Official data gathered on house prices showed that the prices of homes in Australia rose 11.5 per cent from the start of the year until September. Economists suggested this growth in house prices was due to the decision to wind back the stimulus offered by the Federal Government.
According to the Australian Bureau of Statistics, the house price index in Australia went up by 0.1 percent during the quarter involving September. Furthermore, when 2010 began, the first home buyers grant faced another reduction down to $7000. This reduction occurred on top of a previous reduction in October of 2009 where the grant was reduced to $10,500 from $14,000. The September quarter rise of the house price index was much smaller than the rise of 2 per cent that occurred in the June quarter. That 2 percent rise had been the slowest increase per quarter seen in the past year up to that point.
Ben Jarman, an economist for the investing giant JP Morgan, stated that the outcome from the September quarter was fairly soft, yet also predictable. He stated that the levels of building approvals and housing finance had been soft for several months up to this point, so the results were not surprising, since they were leading indicators for house price trends. He added that the house price index had experienced a consistently steady and slow decline in terms of growth rates.

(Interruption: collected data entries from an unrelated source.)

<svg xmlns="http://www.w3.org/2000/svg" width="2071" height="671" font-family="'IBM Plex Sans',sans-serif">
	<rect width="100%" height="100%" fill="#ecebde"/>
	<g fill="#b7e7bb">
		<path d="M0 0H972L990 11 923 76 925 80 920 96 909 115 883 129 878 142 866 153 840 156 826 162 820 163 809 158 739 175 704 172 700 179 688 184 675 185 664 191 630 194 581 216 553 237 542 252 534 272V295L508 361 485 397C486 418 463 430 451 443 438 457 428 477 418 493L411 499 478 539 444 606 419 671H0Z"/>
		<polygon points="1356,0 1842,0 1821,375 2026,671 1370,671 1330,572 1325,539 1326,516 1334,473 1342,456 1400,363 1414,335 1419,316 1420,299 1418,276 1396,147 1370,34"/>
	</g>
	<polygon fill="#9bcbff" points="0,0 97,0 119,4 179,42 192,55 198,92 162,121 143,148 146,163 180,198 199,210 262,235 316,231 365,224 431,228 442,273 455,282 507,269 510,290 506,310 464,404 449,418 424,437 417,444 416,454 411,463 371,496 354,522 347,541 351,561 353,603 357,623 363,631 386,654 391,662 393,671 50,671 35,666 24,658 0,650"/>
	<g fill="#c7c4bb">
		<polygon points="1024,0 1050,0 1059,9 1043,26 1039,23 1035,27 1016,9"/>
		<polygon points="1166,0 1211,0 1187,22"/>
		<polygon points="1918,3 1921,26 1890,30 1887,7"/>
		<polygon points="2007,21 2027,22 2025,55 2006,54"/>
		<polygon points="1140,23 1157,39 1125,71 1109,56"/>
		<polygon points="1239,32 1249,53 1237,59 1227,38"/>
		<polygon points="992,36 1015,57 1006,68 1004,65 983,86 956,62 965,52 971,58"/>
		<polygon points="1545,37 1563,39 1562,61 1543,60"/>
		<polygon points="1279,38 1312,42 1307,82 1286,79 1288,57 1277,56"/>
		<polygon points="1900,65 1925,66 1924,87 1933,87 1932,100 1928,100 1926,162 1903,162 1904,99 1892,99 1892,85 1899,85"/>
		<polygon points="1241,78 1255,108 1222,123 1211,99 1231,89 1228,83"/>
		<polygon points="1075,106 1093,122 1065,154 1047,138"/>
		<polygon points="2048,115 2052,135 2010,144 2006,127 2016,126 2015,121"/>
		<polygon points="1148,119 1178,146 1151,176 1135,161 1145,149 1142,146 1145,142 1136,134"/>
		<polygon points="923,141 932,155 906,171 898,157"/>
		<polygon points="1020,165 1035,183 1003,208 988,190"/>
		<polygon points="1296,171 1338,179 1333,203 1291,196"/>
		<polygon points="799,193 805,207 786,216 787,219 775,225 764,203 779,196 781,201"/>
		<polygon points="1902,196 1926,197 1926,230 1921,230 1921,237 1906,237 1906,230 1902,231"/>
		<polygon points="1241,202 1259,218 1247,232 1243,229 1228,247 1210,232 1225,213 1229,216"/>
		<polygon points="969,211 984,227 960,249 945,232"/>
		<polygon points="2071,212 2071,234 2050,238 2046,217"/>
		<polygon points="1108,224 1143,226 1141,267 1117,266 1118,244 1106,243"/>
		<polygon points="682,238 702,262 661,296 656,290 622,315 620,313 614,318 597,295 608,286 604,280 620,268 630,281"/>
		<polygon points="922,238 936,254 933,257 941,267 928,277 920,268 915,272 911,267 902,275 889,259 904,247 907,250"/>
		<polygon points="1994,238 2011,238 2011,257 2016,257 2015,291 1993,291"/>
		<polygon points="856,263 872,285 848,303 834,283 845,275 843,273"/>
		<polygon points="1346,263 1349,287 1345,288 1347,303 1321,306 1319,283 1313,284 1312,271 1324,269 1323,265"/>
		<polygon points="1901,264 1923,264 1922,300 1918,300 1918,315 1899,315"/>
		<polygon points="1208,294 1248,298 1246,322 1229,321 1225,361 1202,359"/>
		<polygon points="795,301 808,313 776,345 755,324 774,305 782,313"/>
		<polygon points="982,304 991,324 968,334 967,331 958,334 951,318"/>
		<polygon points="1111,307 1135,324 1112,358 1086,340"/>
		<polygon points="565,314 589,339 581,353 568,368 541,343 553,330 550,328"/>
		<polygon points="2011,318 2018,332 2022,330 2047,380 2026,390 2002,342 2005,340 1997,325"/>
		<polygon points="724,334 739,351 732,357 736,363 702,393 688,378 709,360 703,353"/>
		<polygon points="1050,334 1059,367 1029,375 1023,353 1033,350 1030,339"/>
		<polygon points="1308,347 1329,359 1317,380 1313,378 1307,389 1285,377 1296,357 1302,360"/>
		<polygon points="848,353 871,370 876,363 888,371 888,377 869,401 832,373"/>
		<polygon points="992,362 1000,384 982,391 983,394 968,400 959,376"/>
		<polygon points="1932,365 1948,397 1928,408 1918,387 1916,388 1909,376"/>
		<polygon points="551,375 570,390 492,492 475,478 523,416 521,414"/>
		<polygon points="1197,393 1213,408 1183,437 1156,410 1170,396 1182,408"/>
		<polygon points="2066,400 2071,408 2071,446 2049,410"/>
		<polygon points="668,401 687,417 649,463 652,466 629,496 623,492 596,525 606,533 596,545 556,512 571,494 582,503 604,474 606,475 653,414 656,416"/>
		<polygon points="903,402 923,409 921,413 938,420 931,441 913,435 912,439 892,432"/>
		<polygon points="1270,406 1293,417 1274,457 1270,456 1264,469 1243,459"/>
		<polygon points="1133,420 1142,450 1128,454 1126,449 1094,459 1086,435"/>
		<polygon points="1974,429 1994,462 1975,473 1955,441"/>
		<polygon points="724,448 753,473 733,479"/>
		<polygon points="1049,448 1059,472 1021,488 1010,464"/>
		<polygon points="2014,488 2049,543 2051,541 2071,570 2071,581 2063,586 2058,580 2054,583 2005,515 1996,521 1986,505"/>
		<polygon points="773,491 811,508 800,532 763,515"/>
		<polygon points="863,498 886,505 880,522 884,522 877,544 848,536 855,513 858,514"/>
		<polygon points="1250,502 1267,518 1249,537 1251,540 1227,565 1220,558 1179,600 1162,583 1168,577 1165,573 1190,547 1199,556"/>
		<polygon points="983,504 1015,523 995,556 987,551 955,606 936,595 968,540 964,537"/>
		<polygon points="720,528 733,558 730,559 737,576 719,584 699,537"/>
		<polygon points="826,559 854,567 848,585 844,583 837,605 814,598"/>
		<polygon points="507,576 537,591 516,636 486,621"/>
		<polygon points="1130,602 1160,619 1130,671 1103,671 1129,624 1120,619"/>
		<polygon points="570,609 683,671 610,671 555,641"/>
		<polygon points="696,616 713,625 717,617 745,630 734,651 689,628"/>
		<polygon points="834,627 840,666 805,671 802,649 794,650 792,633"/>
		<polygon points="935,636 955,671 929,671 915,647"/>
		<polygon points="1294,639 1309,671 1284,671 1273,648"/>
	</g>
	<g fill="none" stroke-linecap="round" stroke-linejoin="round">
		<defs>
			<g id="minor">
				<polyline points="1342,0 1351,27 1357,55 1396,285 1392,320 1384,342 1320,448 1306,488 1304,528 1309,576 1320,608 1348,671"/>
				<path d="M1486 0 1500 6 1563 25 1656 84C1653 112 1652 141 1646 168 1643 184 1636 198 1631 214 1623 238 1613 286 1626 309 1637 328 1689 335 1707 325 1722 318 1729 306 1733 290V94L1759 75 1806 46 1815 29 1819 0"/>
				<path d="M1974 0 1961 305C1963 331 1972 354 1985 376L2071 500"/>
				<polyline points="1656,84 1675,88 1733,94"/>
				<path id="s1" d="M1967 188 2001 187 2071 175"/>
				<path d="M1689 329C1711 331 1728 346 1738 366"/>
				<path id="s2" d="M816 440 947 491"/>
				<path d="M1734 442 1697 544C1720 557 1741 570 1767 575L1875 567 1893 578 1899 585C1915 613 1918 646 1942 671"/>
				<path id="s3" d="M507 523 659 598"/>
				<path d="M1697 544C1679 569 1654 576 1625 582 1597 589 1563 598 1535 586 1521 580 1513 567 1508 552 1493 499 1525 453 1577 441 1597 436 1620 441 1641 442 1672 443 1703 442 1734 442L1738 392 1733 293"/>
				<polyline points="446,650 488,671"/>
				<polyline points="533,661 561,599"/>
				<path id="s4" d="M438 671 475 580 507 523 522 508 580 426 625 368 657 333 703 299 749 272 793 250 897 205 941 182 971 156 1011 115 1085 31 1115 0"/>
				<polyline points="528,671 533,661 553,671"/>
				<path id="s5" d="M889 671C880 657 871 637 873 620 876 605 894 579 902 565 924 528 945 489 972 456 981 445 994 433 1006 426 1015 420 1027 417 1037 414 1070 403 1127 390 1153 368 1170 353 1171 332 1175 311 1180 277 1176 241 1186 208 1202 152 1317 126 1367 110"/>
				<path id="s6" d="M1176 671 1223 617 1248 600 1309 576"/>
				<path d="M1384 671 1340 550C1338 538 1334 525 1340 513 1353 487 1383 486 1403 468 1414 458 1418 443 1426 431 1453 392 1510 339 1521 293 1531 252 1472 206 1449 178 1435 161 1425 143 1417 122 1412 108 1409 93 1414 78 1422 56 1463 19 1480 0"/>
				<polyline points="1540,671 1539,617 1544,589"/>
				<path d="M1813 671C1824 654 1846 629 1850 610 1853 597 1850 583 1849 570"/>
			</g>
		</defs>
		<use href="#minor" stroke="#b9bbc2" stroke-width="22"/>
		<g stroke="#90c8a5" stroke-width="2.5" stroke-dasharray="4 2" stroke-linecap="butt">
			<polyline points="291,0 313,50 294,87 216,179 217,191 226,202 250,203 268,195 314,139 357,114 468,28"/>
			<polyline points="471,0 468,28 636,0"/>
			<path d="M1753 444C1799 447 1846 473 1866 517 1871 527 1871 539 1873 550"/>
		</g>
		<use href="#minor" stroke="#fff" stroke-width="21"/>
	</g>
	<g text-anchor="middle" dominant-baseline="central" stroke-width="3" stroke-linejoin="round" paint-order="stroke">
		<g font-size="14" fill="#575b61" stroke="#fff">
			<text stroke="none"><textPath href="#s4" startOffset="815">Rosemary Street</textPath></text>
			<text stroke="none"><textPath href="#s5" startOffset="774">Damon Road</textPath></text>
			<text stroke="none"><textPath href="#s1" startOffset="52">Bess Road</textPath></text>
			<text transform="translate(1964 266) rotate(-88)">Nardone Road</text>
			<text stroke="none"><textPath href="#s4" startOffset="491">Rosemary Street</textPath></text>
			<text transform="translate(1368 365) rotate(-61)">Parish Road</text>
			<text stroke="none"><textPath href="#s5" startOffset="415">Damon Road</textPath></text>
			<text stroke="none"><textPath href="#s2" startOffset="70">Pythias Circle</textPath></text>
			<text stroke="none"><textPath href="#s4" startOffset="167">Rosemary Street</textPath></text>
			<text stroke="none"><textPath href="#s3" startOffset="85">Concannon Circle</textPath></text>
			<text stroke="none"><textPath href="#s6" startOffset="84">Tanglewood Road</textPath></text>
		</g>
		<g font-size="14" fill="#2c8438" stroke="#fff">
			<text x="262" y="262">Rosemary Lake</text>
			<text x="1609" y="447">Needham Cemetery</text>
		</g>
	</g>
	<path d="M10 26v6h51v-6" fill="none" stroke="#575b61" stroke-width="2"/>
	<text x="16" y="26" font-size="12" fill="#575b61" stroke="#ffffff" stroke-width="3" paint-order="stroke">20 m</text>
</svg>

Jarman attributed the weigh on housing prices in Australia to the lack of support from the federal stimulus, the winding down of the first home buyers grant, and the 50 basis points of rate hikes that were official. Combined, he felt all of these had begun to weigh on various aspects of the economy, including the housing market. In his words, the current market conditions, which involved lower turnover at this point than in the beginning of the year, would make it more difficult for price gains to result in housing.
John Peters, a senior economist at the Commonwealth Bank, stated the current situation in the market was a classic example of supply and demand, in terms of there being an outstripping of supply by demand for housing. He stated that the situation was as anyone would expect; there had been increases in housing prices this quarter, which was possibly due to people becoming more worried about the rates of mortgages.
Peters added that the underlying fundamental in the housing market was still good, but noted that demand was most likely outstripping supply. However, he indicated that he did not expect the numbers gathered to affect the interest rate decision the Royal Bank of Australia would make this coming Tuesday.